O professor, no momento em que se dispõe a participar de um programa do quilate que é a Olimpíada de Língua Portuguesa, modifica-se. Sua prática passa a ser conduzida, e ele passa a ter a ‘ilusão’ de que está exercendo o governamento de suas escolhas. De acordo com Rosa e Puzio

[...] a produção dessa nova governamentalidade não ocorre exclusivamente através de poderes opressores e disciplinares, mas também por meio do investimento nos selfs que perpassam a inserção de tecnologias psicológicas amparadas em um conjunto de ações programadas, que agem sob a forma de tarefas, programas, auto análises, rastreamento de potenciais e gerenciamentos, incidindo concomitantemente sobre os indivíduos e sobre a população (2013, p.1).

O docente na sua função de self vai executando as ações programadas pelo programa.

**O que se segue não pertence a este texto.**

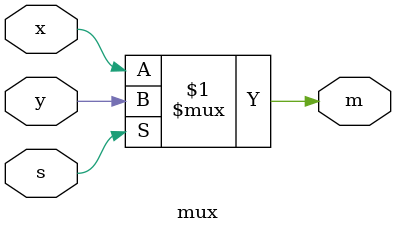
<source format=v>
module mux(x, y, s, m);
    input   x, y; 
    input   s;   
    output  m; 
	 
	 
	 
    assign m = s? y : x;
	 
endmodule

</source>
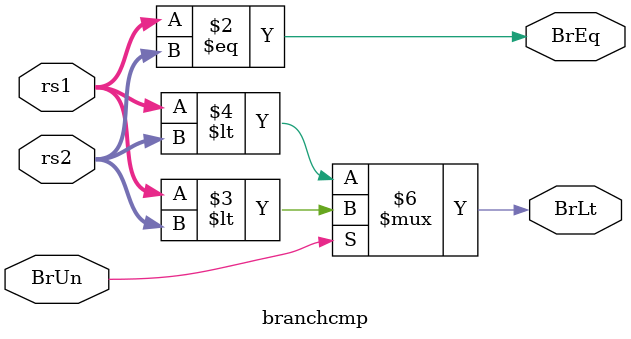
<source format=sv>
module branchcmp(
  input [31:0] rs1,
  input [31:0] rs2,
  input BrUn, // Flag to indicate unsigned comparison
  output reg BrEq,
  output reg BrLt
);

  always @(*) begin
    BrEq = (rs1 == rs2); // Equality check is the same for signed and unsigned
    if (BrUn) begin
      // Unsigned comparison
      BrLt = (rs1 < rs2);
    end else begin
      // Signed comparison
      BrLt = ($signed(rs1) < $signed(rs2));
    end
  end

endmodule

</source>
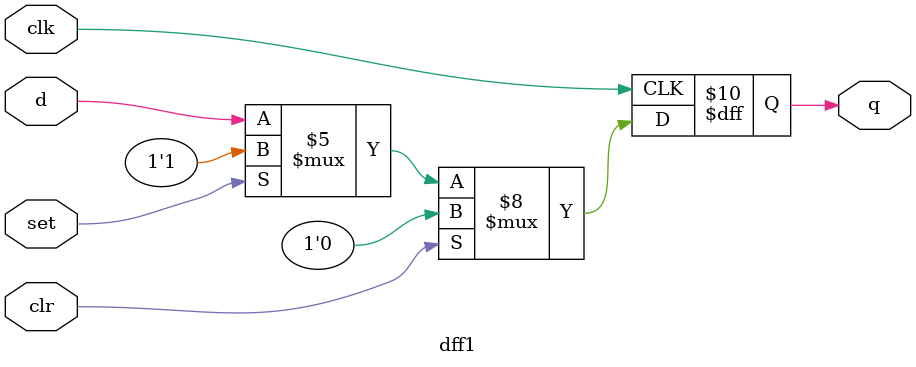
<source format=v>
`timescale 1ns / 1ps
module dff1(
    input clk,
    input clr,
	 input set,
    input d,
    output reg q
    );

always@(posedge clk)
begin
	if(clr == 1) 
		q <= 0;
	else if(set == 1)
	   q <= 1;
	else 
		q <= d;
end

endmodule

</source>
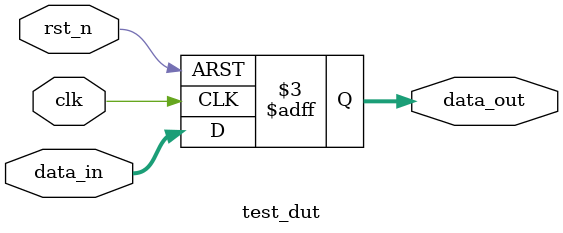
<source format=sv>
module test_dut (
    input logic clk,
    input logic rst_n,
    input logic [7:0] data_in,
    output logic [7:0] data_out
);

    always_ff @(posedge clk or negedge rst_n) begin
        if (!rst_n)
            data_out <= 8'h0;
        else
            data_out <= data_in;
    end

endmodule

</source>
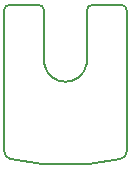
<source format=gko>
G04 #@! TF.FileFunction,Profile,NP*
%FSLAX46Y46*%
G04 Gerber Fmt 4.6, Leading zero omitted, Abs format (unit mm)*
G04 Created by KiCad (PCBNEW no-bzr-kicad_new3d-viewer) date 13/05/2016 23:43:42*
%MOMM*%
%LPD*%
G01*
G04 APERTURE LIST*
%ADD10C,0.100000*%
%ADD11C,0.150000*%
G04 APERTURE END LIST*
D10*
D11*
X148007107Y-79300000D02*
G75*
G02X147400000Y-80000000I-707107J0D01*
G01*
X137598960Y-79300000D02*
G75*
G03X138200000Y-80000000I708147J0D01*
G01*
X138099489Y-66899727D02*
G75*
G03X137600000Y-67400000I-15489J-484025D01*
G01*
X148000000Y-67400000D02*
G75*
G03X147500000Y-66900000I-500000J0D01*
G01*
X141000000Y-71900000D02*
X141000000Y-67400000D01*
X144600000Y-67400000D02*
X144600000Y-71900000D01*
X141000000Y-71899999D02*
G75*
G03X144600000Y-71900000I1800000J299999D01*
G01*
X145100000Y-66900000D02*
G75*
G03X144600000Y-67400000I0J-500000D01*
G01*
X141000000Y-67400000D02*
G75*
G03X140500000Y-66900000I-500000J0D01*
G01*
X137600000Y-79300000D02*
X137600000Y-67400000D01*
X138200000Y-80000000D02*
X140800000Y-80400000D01*
X148000000Y-79300000D02*
X148000000Y-67400000D01*
X144800000Y-80400000D02*
X147400000Y-80000000D01*
X145100000Y-66900000D02*
X147500000Y-66900000D01*
X138100000Y-66900000D02*
X140500000Y-66900000D01*
X140800000Y-80400000D02*
X144800000Y-80400000D01*
M02*

</source>
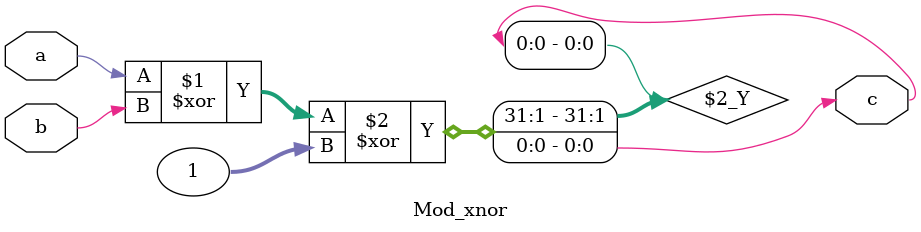
<source format=v>
module Mod_xnor (a,b,c);
    input a,b;
    output c;

    assign c= (a ^b)^1;
    
endmodule
</source>
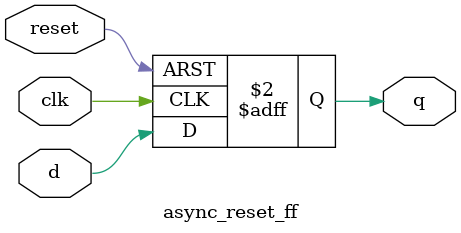
<source format=sv>
module async_reset_ff (
    input wire clk,       // Clock input
    input wire reset,     // Asynchronous reset input
    input wire d,         // Data input
    output reg q          // Output
);


always @ (posedge clk or posedge reset) begin
    if (reset)          // If reset is asserted
        q <= 0;         // Set the output to 0 (active-low reset)
    else
        q <= d;         // Otherwise, latch the value of 'd' on the clock edge
end

endmodule
</source>
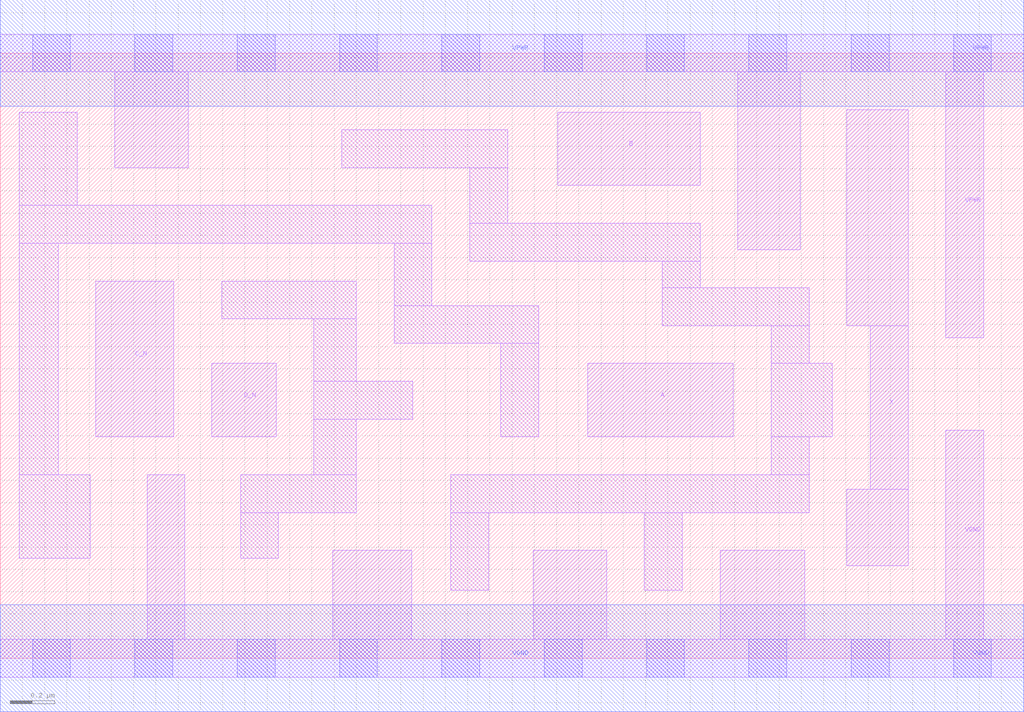
<source format=lef>
# Copyright 2020 The SkyWater PDK Authors
#
# Licensed under the Apache License, Version 2.0 (the "License");
# you may not use this file except in compliance with the License.
# You may obtain a copy of the License at
#
#     https://www.apache.org/licenses/LICENSE-2.0
#
# Unless required by applicable law or agreed to in writing, software
# distributed under the License is distributed on an "AS IS" BASIS,
# WITHOUT WARRANTIES OR CONDITIONS OF ANY KIND, either express or implied.
# See the License for the specific language governing permissions and
# limitations under the License.
#
# SPDX-License-Identifier: Apache-2.0

VERSION 5.7 ;
  NAMESCASESENSITIVE ON ;
  NOWIREEXTENSIONATPIN ON ;
  DIVIDERCHAR "/" ;
  BUSBITCHARS "[]" ;
UNITS
  DATABASE MICRONS 200 ;
END UNITS
MACRO sky130_fd_sc_hd__or4bb_2
  CLASS CORE ;
  SOURCE USER ;
  FOREIGN sky130_fd_sc_hd__or4bb_2 ;
  ORIGIN  0.000000  0.000000 ;
  SIZE  4.600000 BY  2.720000 ;
  SYMMETRY X Y R90 ;
  SITE unithd ;
  PIN A
    ANTENNAGATEAREA  0.126000 ;
    DIRECTION INPUT ;
    USE SIGNAL ;
    PORT
      LAYER li1 ;
        RECT 2.640000 0.995000 3.295000 1.325000 ;
    END
  END A
  PIN B
    ANTENNAGATEAREA  0.126000 ;
    DIRECTION INPUT ;
    USE SIGNAL ;
    PORT
      LAYER li1 ;
        RECT 2.505000 2.125000 3.145000 2.455000 ;
    END
  END B
  PIN C_N
    ANTENNAGATEAREA  0.126000 ;
    DIRECTION INPUT ;
    USE SIGNAL ;
    PORT
      LAYER li1 ;
        RECT 0.430000 0.995000 0.780000 1.695000 ;
    END
  END C_N
  PIN D_N
    ANTENNAGATEAREA  0.126000 ;
    DIRECTION INPUT ;
    USE SIGNAL ;
    PORT
      LAYER li1 ;
        RECT 0.950000 0.995000 1.240000 1.325000 ;
    END
  END D_N
  PIN X
    ANTENNADIFFAREA  0.445500 ;
    DIRECTION OUTPUT ;
    USE SIGNAL ;
    PORT
      LAYER li1 ;
        RECT 3.805000 0.415000 4.080000 0.760000 ;
        RECT 3.805000 1.495000 4.080000 2.465000 ;
        RECT 3.910000 0.760000 4.080000 1.495000 ;
    END
  END X
  PIN VGND
    DIRECTION INOUT ;
    SHAPE ABUTMENT ;
    USE GROUND ;
    PORT
      LAYER li1 ;
        RECT 0.000000 -0.085000 4.600000 0.085000 ;
        RECT 0.660000  0.085000 0.830000 0.825000 ;
        RECT 1.495000  0.085000 1.850000 0.485000 ;
        RECT 2.395000  0.085000 2.725000 0.485000 ;
        RECT 3.235000  0.085000 3.615000 0.485000 ;
        RECT 4.250000  0.085000 4.420000 1.025000 ;
      LAYER mcon ;
        RECT 0.145000 -0.085000 0.315000 0.085000 ;
        RECT 0.605000 -0.085000 0.775000 0.085000 ;
        RECT 1.065000 -0.085000 1.235000 0.085000 ;
        RECT 1.525000 -0.085000 1.695000 0.085000 ;
        RECT 1.985000 -0.085000 2.155000 0.085000 ;
        RECT 2.445000 -0.085000 2.615000 0.085000 ;
        RECT 2.905000 -0.085000 3.075000 0.085000 ;
        RECT 3.365000 -0.085000 3.535000 0.085000 ;
        RECT 3.825000 -0.085000 3.995000 0.085000 ;
        RECT 4.285000 -0.085000 4.455000 0.085000 ;
      LAYER met1 ;
        RECT 0.000000 -0.240000 4.600000 0.240000 ;
    END
  END VGND
  PIN VPWR
    DIRECTION INOUT ;
    SHAPE ABUTMENT ;
    USE POWER ;
    PORT
      LAYER li1 ;
        RECT 0.000000 2.635000 4.600000 2.805000 ;
        RECT 0.515000 2.205000 0.845000 2.635000 ;
        RECT 3.315000 1.835000 3.595000 2.635000 ;
        RECT 4.250000 1.440000 4.420000 2.635000 ;
      LAYER mcon ;
        RECT 0.145000 2.635000 0.315000 2.805000 ;
        RECT 0.605000 2.635000 0.775000 2.805000 ;
        RECT 1.065000 2.635000 1.235000 2.805000 ;
        RECT 1.525000 2.635000 1.695000 2.805000 ;
        RECT 1.985000 2.635000 2.155000 2.805000 ;
        RECT 2.445000 2.635000 2.615000 2.805000 ;
        RECT 2.905000 2.635000 3.075000 2.805000 ;
        RECT 3.365000 2.635000 3.535000 2.805000 ;
        RECT 3.825000 2.635000 3.995000 2.805000 ;
        RECT 4.285000 2.635000 4.455000 2.805000 ;
      LAYER met1 ;
        RECT 0.000000 2.480000 4.600000 2.960000 ;
    END
  END VPWR
  OBS
    LAYER li1 ;
      RECT 0.085000 0.450000 0.405000 0.825000 ;
      RECT 0.085000 0.825000 0.260000 1.865000 ;
      RECT 0.085000 1.865000 1.940000 2.035000 ;
      RECT 0.085000 2.035000 0.345000 2.455000 ;
      RECT 0.995000 1.525000 1.600000 1.695000 ;
      RECT 1.080000 0.450000 1.250000 0.655000 ;
      RECT 1.080000 0.655000 1.600000 0.825000 ;
      RECT 1.410000 0.825000 1.600000 1.075000 ;
      RECT 1.410000 1.075000 1.855000 1.245000 ;
      RECT 1.410000 1.245000 1.600000 1.525000 ;
      RECT 1.535000 2.205000 2.280000 2.375000 ;
      RECT 1.770000 1.415000 2.420000 1.585000 ;
      RECT 1.770000 1.585000 1.940000 1.865000 ;
      RECT 2.025000 0.305000 2.195000 0.655000 ;
      RECT 2.025000 0.655000 3.635000 0.825000 ;
      RECT 2.110000 1.785000 3.145000 1.955000 ;
      RECT 2.110000 1.955000 2.280000 2.205000 ;
      RECT 2.250000 0.995000 2.420000 1.415000 ;
      RECT 2.895000 0.305000 3.065000 0.655000 ;
      RECT 2.975000 1.495000 3.635000 1.665000 ;
      RECT 2.975000 1.665000 3.145000 1.785000 ;
      RECT 3.465000 0.825000 3.635000 0.995000 ;
      RECT 3.465000 0.995000 3.740000 1.325000 ;
      RECT 3.465000 1.325000 3.635000 1.495000 ;
  END
END sky130_fd_sc_hd__or4bb_2

</source>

Inicialmente, cabe a ele optar por um gênero textual de acordo com as

turmas que ministra suas aulas e em consonância com os gêneros que contemplam cada série nesse programa.

Dos gêneros textuais contemplados pelo programa Olimpíada de Língua Portuguesa, dediquei-me ao gênero memórias literárias, por ser este o gênero explorado e proposto como desafio para alunos das sétimas séries (8º ano) e por mim (professora de Português) na participação na competição da III Olimpíada de Língua Portuguesa. Construir as memórias literárias como aliada à produção textual com sujeitos de Ensino Fundamental foi um desafio que possibilitou adentrar ao mundo imaginário e da ficção. Por meio desse gênero textual, foi possível conhecer e abordar em sala de aula algumas obras e autores da literatura brasileira que estabeleceram em seus discursos, com os interlocutores, relações de saber interdisciplinar com as áreas de geografia, de história, de artes entre outras.

O programa da Olimpíada de Língua Portuguesa, ao abordar o discurso, o imaginário e a ficção, presentes nas obras de Antônio Gil Neto, Bartolomeu Campos Queirós, Manoel de Barros, Zélia Gattai22, entre outros, me permitiu pensar nos motivos que me levam a pesquisar a expressão escrita a partir do texto literário. De acordo com Rosenfeld, “Dentro deste vasto campo de letras, as belas letras representam um setor restrito. Seu traço distintivo parece ser menos a beleza das letras do que seu caráter fictício ou imaginário” (2009, p.11). Diante disso, apresento o motivo pelo qual aliei expressão escrita à literatura. Penso que memórias literárias relacionam-se, também, ao contexto sócio-histórico que está presente nesse gênero, dando significado à expressão escrita.